A 55-year-old male presents for a follow-up. His post-bronchodilator FEV1 is 45% of predicted. How would you classify the severity of his airflow limitation according to GOLD guidelines? 

A. GOLD 1 (Mild) 

B. GOLD 2 (Moderate) 

C. GOLD 3 (Severe) 

D. GOLD 4 (Very Severe) 

E. GOLD 5 (End Stage)

C. GOLD 3 (Severe).

Explanation: GOLD 3 is defined as FEV1 between 30% and 49% of predicted.

600

A patient is reviewing their Asthma Action Plan with you. They ask what the "Green Zone" signifies regarding their Peak Expiratory Flow (PEF). You correctly reply that the Green Zone corresponds to a PEF of: 

A. > 50% of personal best 

B. > 60% of personal best 

C. > 70% of personal best 

D. > 80% of personal best 

E. 100% of predicted value only

Answer: D (> 80% of personal best)

Explanation: The Asthma Action Plan defines the "Green Zone" (symptoms well controlled) as a PEF > 80-100% of the patient's personal best.

600

A 7-year-old boy is brought to the clinic by his mother. He has a history of allergic rhinitis and mild asthma. You consider prescribing Montelukast (Singulair). Before initiating therapy, you must counsel the mother regarding which serious Black Box Warning associated with this medication? 

A. Increased risk of asthma-related death 

B. Serious neuropsychiatric events, including aggression and suicidal ideation 

C. Significant growth suppression 

D. Increased risk of severe anaphylaxis 

E. Potential for QTc prolongation

Answer: B

  • Explanation: In March 2020, a Boxed Warning was added to Montelukast regarding the risk of serious neuropsychiatric events, including agitation, aggression, depression, and suicidal thoughts/behavior.

600

A 55-year-old male is starting NRT Gum. He smokes about 15 cigarettes a day. Which of the following is a critical counseling point regarding the administration of the gum? 

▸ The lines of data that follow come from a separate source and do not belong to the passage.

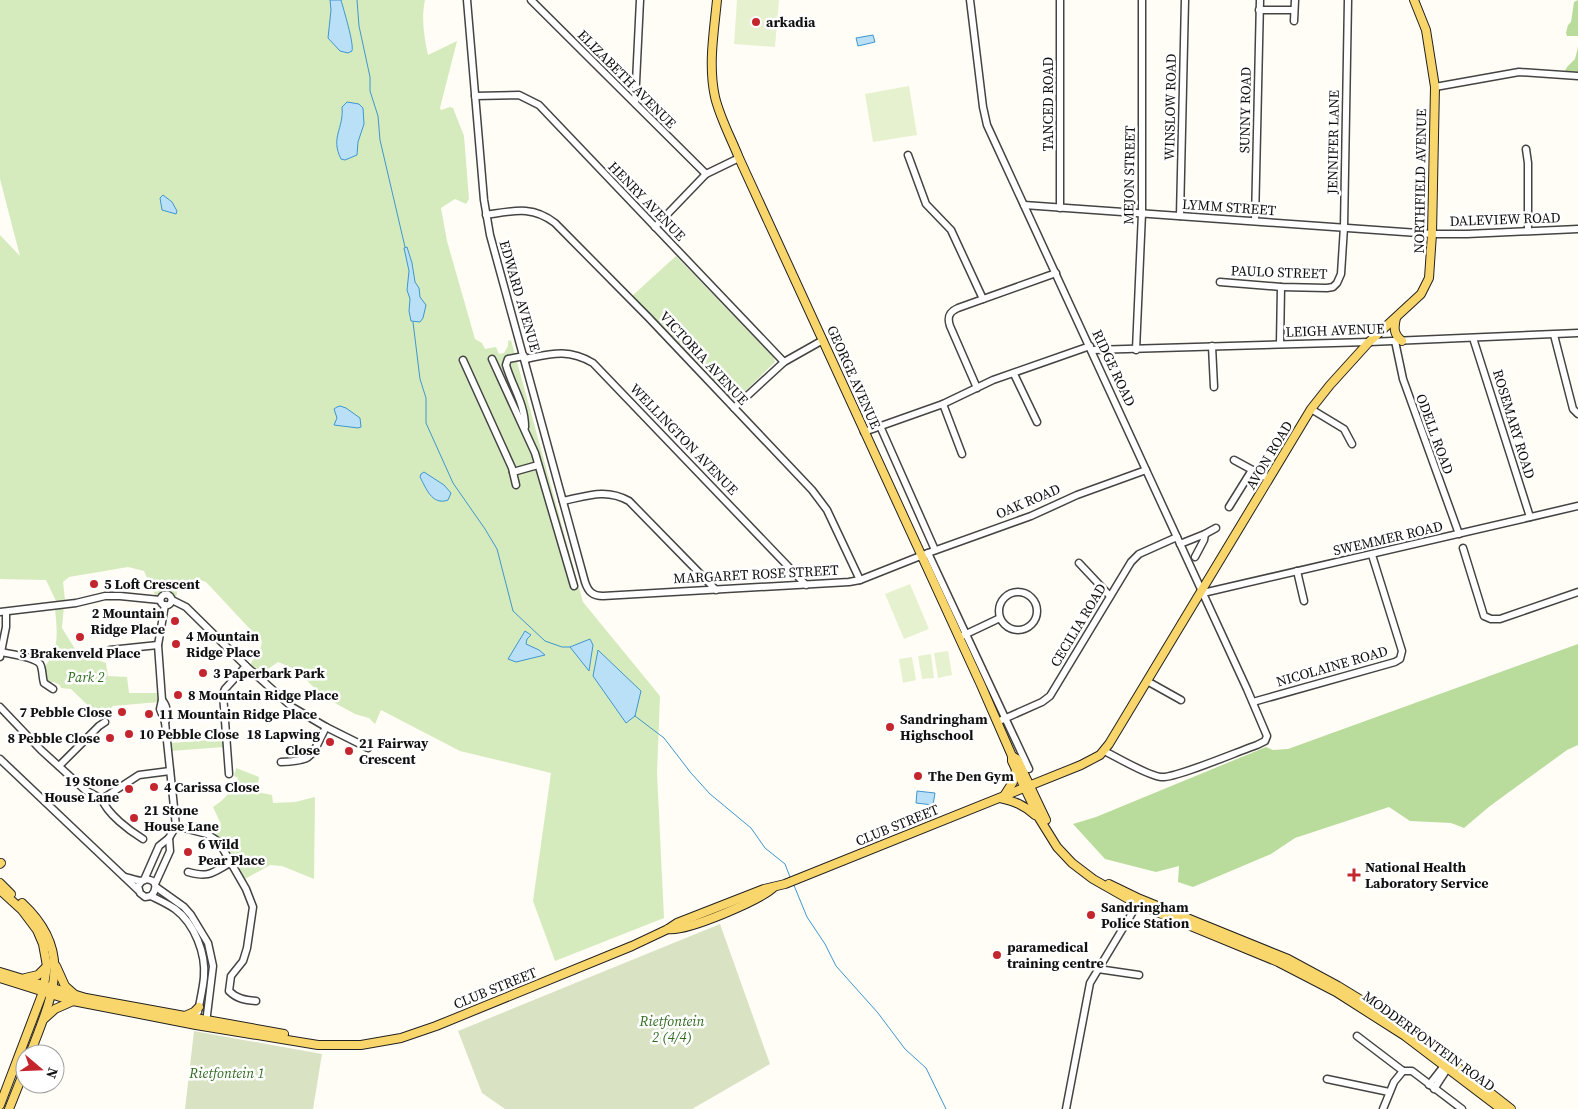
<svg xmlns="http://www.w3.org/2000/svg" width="1578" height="1109" font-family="'Source Serif 4',serif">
<rect width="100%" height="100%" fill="#fffdf5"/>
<!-- green -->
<g fill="#d5ebbd">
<path d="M0,0H425C421,19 424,36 428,55L457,41L440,108L441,110L450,107L453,108L464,136L469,199L466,204L455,199L441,208L447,241L475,339L482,343L485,349L496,347L499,354L504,353L508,346V341L511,340L583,602L660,696L657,773L664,918L555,961L533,901L551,773L460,751L381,710L375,724L369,718L355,714L322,696L297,670L278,662L261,674L249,666L260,650L262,642L206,582C196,578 189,581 179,585L176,597L167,591L160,596L155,595L144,571L128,567L69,577L63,582L65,600L56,601L46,580L0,579V235L20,256L0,179Z"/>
<polygon points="676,256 774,358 775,362 737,399 733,400 632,296"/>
<path d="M64,606L62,628L77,652L106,663L108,676L127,677L129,693H158L159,702L113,706L101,718L71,689L61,688L60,685L54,682L47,683L45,666C60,650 57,630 55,609Z"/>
<polygon points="224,739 224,747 170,751 170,743"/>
<path d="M236,768L259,777L257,792L272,795L273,803L295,802L315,797L314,879L282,866L270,865L245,879L225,843L215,835L221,824L213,807C225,799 232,791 238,778L234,776Z"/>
</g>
<!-- forest -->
<g fill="#b9dc9c">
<polygon points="1578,0 1578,36 1567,36 1566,33 1568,25 1571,22 1574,2"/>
<polygon points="1578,47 1578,72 1565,71 1567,67 1575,59"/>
<polygon points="1578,644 1578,745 1567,750 1490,806 1464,828 1451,823 1410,821 1389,807 1295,838 1271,854 1193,887 1178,882 1179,866 1156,872 1105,859 1073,824 1096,817 1266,747 1273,750 1288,749"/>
</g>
<!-- cemetery -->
<g fill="#d9e3c4">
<polygon points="720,924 770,1064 692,1109 505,1109 482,1093 458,1031"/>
<polygon points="194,1031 322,1054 313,1109 185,1109"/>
</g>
<!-- pitch -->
<g fill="#e6f2cf">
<polygon points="737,0 779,0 775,47 734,44"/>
<polygon points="909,86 917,135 873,142 865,94"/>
<polygon points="910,584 929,629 904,639 885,594"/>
<polygon points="948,651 952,675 938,678 934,653"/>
<polygon points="931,654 934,678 922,679 918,656"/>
<polygon points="912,657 916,680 903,683 899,659"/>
</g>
<!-- water -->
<g fill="#b9e0f7" stroke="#3f96cf">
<path d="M330,0H341C344,11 354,43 352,51L348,53L340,51L328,38L331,10Z"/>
<polygon points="873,35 875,42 858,46 856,38"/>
<path d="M347,102L359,104L363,108L364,124L358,142L357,155L345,160L341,159C330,137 344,129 342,107Z"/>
<polygon points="163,195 172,202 177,211 176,214 162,210 160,198"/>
<polygon points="407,247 412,263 415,282 419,288 420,297 426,305 423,318 420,322 411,321 409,311 410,299 407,290 409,271 404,248"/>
<polygon points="340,406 346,408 360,418 361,427 358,428 334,425 337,418 334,409 337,407"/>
<path d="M424,472L444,485L451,493L448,500C432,506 426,488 420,477L421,474Z"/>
<polygon points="525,631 531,635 527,639 526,644 539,650 545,655 516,662 508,659"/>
<polygon points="590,639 593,645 589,671 570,647"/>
<polygon points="598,650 641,691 635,716 626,723 593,676"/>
<polygon points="917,791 935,793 933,805 916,803"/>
</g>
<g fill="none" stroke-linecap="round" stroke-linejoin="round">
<!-- stream -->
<g stroke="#3f96cf" stroke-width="1">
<polyline points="357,0 359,26 370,77 370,91 378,116 380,140 405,247"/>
<polyline points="413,322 420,379 426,398 426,423 453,483 485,529 497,549 513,611 545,641 562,647 570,647"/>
<polyline points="635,716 664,738 691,773 710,794 751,828 765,848 785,864 790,877"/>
<polyline points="793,883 807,917 825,944 836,966 878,1013 905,1049 926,1068 946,1109"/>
</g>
<!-- minor casing -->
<g stroke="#444" stroke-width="9">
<g id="minor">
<path d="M467,0L484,200L490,235L585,582C588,591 592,596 603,596L849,582L860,580L928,553L1031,516L1077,495L1146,470"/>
<polyline points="531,0 706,174"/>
<path d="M970,0L983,107L987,125L1247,689L1267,736L1265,741L1257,745C1239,751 1174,779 1161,777C1148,776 1117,757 1104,751"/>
<polyline points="1060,0 1060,208"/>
<polyline points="1259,10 1294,10"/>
<polyline points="1294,21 1295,0"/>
<polyline points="1435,87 1519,72 1578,76"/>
<polyline points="475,96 519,95 539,105 784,362"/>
<polyline points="635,103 640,0"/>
<polyline points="1526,149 1528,163 1528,230"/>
<polyline points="908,155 926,204 951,230 983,299"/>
<polyline points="1024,205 1432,234 1467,234 1578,229"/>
<path d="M486,215C513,211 532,205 555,223L648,317L812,490L827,510L860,580"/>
<polyline points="1180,216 1185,0"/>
<polyline points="1255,221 1260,0"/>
<polyline points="655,227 706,174 739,158"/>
<polyline points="1220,282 1281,287 1327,288 1333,287 1337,283 1341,274 1344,227 1348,0"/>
<polyline points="1554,335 1573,409 1578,414"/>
<polyline points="1473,338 1530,517"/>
<polyline points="1395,341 1403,379 1459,534"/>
<polyline points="1280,344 1281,287"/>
<polyline points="1212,346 1214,387"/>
<polyline points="1092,350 1369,342 1578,333"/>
<polyline points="1136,350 1142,213 1142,0"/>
<path d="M524,356L508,359L506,365C512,386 525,404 525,427"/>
<polyline points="492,359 535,453 574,586"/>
<path d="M525,359C550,354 568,348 593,363L806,585"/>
<polyline points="463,360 512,468 516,485"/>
<polyline points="1014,374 1037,422"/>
<path d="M977,388L950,326C947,317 949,312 958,308L1056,273"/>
<polyline points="943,404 962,454"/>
<polyline points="734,408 784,362 823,340"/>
<polyline points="1311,409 1344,429 1352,444"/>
<polyline points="880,426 935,550"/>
<polyline points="864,432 943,404 993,380 1090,346"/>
<polyline points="1234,460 1269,479"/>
<polyline points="513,472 538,465"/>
<path d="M563,501C587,496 606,488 629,501L716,590"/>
<polyline points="1229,507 1252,470"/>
<polyline points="1180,544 1205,534 1216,528"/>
<polyline points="1463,548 1484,616 1491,619 1500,619 1578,592"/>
<polyline points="928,553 1029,769"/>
<polyline points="1195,557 1204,540 1205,534"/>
<polyline points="1079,563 1110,596"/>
<polyline points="1297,571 1304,601"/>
<circle cx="1018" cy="611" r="19"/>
<polyline points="1203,593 1578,506"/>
<circle cx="166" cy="600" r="5.5"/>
<polyline points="172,600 186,607 246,666 292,707 326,727 368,748"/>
<polyline points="0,612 76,603 105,596 120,596 160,600"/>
<polyline points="962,636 1000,618"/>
<path d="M1,652C10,654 35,657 40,664C43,669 42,677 44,683L53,689"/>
<polyline points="102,655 110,650 158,645"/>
<polyline points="0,657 6,627 6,612"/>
<polyline points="1147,681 1181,700"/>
<path d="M162,700C167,706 169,715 165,722"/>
<polyline points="1253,702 1395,662 1400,659 1402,651 1372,555"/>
<polyline points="0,707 41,750 85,790 102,799"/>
<polyline points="997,722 1042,702 1050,696 1131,562 1139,554 1177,537"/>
<polyline points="0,759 138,890"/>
<path d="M281,762C315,761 311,756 326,727"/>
<polyline points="59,766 99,726 105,722"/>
<polyline points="229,774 223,694 225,689 246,666"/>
<polyline points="102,799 139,775 170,771"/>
<path d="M102,799C107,814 130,831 143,839"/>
<path d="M176,826L207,834L219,842L246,889L253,907L247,948L243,961L231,976L229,991C237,999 245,1000 256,1001"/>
<path d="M188,872C209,878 212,873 230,863"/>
<path d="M125,877C130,878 137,881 142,881C147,880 144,878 150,880C158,882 156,891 151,896L145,897L140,893L138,886L142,881"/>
<polyline points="144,880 159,846 169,838 176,826 165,722 160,709 162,700 158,645 165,605"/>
<polyline points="155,884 170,851 169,838"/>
<polyline points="156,887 184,907 191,915 208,943 213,966 206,1023"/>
<path d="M151,896C159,900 168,904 175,909C195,924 206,954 204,977C203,989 200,1000 198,1012"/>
<polyline points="1098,969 1139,975"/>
<polyline points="1357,1036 1403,1071"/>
<polyline points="1403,1071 1412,1071 1462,1109"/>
<polyline points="1327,1079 1389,1092"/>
<polyline points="1429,1085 1447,1062"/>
<polyline points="1434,1089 1449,1066"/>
<polyline points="1066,1109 1090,983 1140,900"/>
<polyline points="1383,1109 1394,1082 1403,1071"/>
</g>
</g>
<!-- major casing -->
<g stroke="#222" stroke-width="10">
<g id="major">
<path d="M717,0C714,32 708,65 715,97C720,118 731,138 739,158L981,685L1012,756V761L1039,818L1057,847L1072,863L1093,879L1137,904L1278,962L1336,992L1405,1036L1501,1109"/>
<path d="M1396,318C1394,327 1393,334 1402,341"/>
<polyline points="1012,756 1017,759 1046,820"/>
<polyline points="1004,796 1013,782 1016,770"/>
<path d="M1000,798C1014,801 1024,805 1035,815"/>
<polyline points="0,864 1,863"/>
<polyline points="0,883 11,894"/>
<polyline points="1109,884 1140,899 1288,959 1338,986 1410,1030 1511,1109"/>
<polyline points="0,890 22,910 37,930 43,944 47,966 43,992 0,1105"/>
<path d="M22,903C75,952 52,996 30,1054"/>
<path d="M668,929C686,932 761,900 774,887"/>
<polyline points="56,966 65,986 74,994"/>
<polyline points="0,972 86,998 284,1034"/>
<polyline points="0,978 73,1001 196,1025 318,1045 361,1045 401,1038 436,1026 632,946 668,929 677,923 764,889 785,884 1081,765 1100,755 1109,744 1311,409 1330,385 1369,342 1421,294 1429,278 1432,234 1435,87 1426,30 1414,0"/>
<polyline points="25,978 38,975 47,966"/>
<polyline points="185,1016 194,1012 199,1007"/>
<polyline points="45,1018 55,1009 73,1001"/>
<polyline points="9,1109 25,1069"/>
</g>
</g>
<!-- minor -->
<use href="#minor" stroke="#fff" stroke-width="6"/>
<!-- major -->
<use href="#major" stroke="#f9d66b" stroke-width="8"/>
</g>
<!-- markers -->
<g fill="#c4262e" stroke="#fff" stroke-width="2">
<circle cx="756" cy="22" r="5"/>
<circle cx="94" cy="584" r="5"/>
<circle cx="175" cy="621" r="5"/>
<circle cx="80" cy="637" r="5"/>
<circle cx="176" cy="644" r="5"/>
<circle cx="203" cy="673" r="5"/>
<circle cx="178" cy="695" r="5"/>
<circle cx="122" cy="712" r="5"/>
<circle cx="149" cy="714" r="5"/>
<circle cx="890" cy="727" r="5"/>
<circle cx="129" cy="734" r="5"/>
<circle cx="110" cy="738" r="5"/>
<circle cx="330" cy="742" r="5"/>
<circle cx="349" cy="751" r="5"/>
<circle cx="918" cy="776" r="5"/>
<circle cx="154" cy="787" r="5"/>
<circle cx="129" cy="789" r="5"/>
<circle cx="134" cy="818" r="5"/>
<circle cx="188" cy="852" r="5"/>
<path d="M1351.5 867.5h5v5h5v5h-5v5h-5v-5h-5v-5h5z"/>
<circle cx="1091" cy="915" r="5"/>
<circle cx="997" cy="955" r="5"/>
</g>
<g text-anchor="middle" stroke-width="5" stroke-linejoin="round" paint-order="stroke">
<!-- poi labels -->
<g font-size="14" font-weight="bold" fill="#111" stroke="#fff" text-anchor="start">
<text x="766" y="27">arkadia</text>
<text x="104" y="589">5 Loft Crescent</text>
<text x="165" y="618" text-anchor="end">2 Mountain<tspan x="165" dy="16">Ridge Place</tspan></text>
<text x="186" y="641">4 Mountain<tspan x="186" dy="16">Ridge Place</tspan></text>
<text x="80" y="658" text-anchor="middle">3 Brakenveld Place</text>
<text x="213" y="678">3 Paperbark Park</text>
<text x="188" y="700">8 Mountain Ridge Place</text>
<text x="112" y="717" text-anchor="end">7 Pebble Close</text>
<text x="159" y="719">11 Mountain Ridge Place</text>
<text x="900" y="724">Sandringham<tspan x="900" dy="16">Highschool</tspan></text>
<text x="139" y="739">10 Pebble Close</text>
<text x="320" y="739" text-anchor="end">18 Lapwing<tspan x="320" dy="16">Close</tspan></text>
<text x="100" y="743" text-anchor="end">8 Pebble Close</text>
<text x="359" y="748">21 Fairway<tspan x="359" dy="16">Crescent</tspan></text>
<text x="928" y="781">The Den Gym</text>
<text x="119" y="786" text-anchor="end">19 Stone<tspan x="119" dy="16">House Lane</tspan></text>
<text x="164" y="792">4 Carissa Close</text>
<text x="144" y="815">21 Stone<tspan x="144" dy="16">House Lane</tspan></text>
<text x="198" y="849">6 Wild<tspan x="198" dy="16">Pear Place</tspan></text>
<text x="1365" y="872">National Health<tspan x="1365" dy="16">Laboratory Service</tspan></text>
<text x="1101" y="912">Sandringham<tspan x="1101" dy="16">Police Station</tspan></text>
<text x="1007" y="952">paramedical<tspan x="1007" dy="16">training centre</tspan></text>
</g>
<!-- street labels -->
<g font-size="14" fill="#111" stroke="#fff">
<text transform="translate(627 79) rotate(45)" y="5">ELIZABETH AVENUE</text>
<text transform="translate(1048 104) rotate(-90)" y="5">TANCED ROAD</text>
<text transform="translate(1170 107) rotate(-89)" y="5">WINSLOW ROAD</text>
<text transform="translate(1245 110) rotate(-89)" y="5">SUNNY ROAD</text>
<text transform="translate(1333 142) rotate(-89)" y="5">JENNIFER LANE</text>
<text transform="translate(1129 175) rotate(-89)" y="5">MEJON STREET</text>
<text transform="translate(1420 181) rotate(-89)" y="5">NORTHFIELD AVENUE</text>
<text transform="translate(647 201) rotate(46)" y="5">HENRY AVENUE</text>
<text transform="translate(1229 207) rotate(4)" y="5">LYMM STREET</text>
<text transform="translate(1505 219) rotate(-2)" y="5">DALEVIEW ROAD</text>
<text transform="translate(1279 272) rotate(2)" y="5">PAULO STREET</text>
<text transform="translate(520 296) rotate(74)" y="5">EDWARD AVENUE</text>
<text transform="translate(1335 330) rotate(-2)" y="5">LEIGH AVENUE</text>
<text transform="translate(704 358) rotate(47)" y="5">VICTORIA AVENUE</text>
<text transform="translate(1114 368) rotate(65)" y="5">RIDGE ROAD</text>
<text transform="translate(854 377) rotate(66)" y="5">GEORGE AVENUE</text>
<text transform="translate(1514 424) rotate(73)" y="5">ROSEMARY ROAD</text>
<text transform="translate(1435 434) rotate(70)" y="5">ODELL ROAD</text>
<text transform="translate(684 439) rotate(46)" y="5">WELLINGTON AVENUE</text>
<text transform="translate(1269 455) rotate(-59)" y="5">AVON ROAD</text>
<text transform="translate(1028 501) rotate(-23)" y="5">OAK ROAD</text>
<text transform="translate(1388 538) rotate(-13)" y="5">SWEMMER ROAD</text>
<text transform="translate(756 574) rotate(-3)" y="5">MARGARET ROSE STREET</text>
<text transform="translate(1078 625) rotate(-59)" y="5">CECILIA ROAD</text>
<text transform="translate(1332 666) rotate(-16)" y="5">NICOLAINE ROAD</text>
<text transform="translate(897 825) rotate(-22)" y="5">CLUB STREET</text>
<text transform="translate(495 988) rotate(-22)" y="5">CLUB STREET</text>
<text transform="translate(1429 1041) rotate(36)" y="5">MODDERFONTEIN ROAD</text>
</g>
<!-- park labels -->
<g font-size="14" font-style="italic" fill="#2f6b1f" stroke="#fff">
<text x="86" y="682">Park 2</text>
<text x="672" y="1026">Rietfontein<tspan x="672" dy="16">2 (4/4)</tspan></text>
<text x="227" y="1078">Rietfontein 1</text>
</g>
</g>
<!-- north arrow -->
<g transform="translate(40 1069) rotate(109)"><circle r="24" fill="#ffffff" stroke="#a0a0a0"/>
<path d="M0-4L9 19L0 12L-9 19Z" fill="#c4262e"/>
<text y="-8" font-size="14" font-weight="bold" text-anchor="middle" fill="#111111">N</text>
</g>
</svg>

A. Chew the gum continuously like regular chewing gum to release the nicotine. 

B. Drink coffee or soda while chewing the gum to enhance absorption. 

C. "Chew and Park" the gum between the cheek and gums until the tingle is gone. 

D. Spit out the gum after 10 minutes of chewing. 

E. Use one piece of gum every 4 to 6 hours regardless of cravings.

C. "Chew and Park" the gum between the cheek and gums until the tingle is gone.

  • Explanation: Continuous chewing releases nicotine too fast (swallowed/wasted). "Chew and Park" allows buccal absorption.

600

2. A 24-year-old female presents with a "red, angry eye" for two days. She complains of copious purulent discharge that glues her eye shut in the morning. She is a daily contact lens wearer and admits to sleeping in them recently. Which of the following is the most appropriate first-line treatment for this patient? 

A. Erythromycin ophthalmic ointment 

B. Polymyxin B-trimethoprim drops 

C. Ciprofloxacin ophthalmic drops 

D. Oral Amoxicillin-clavulanate

 E. Olopatadine drops

Ciprofloxacin ophthalmic drops

  • Explanation: While Erythromycin and Polymyxin B are preferred for general bacterial conjunctivitis, contact lens wearers require coverage for Pseudomonas. The source specifies that for contact lens wearers, a Fluoroquinolone (like Ciprofloxacin or Ofloxacin) should be used.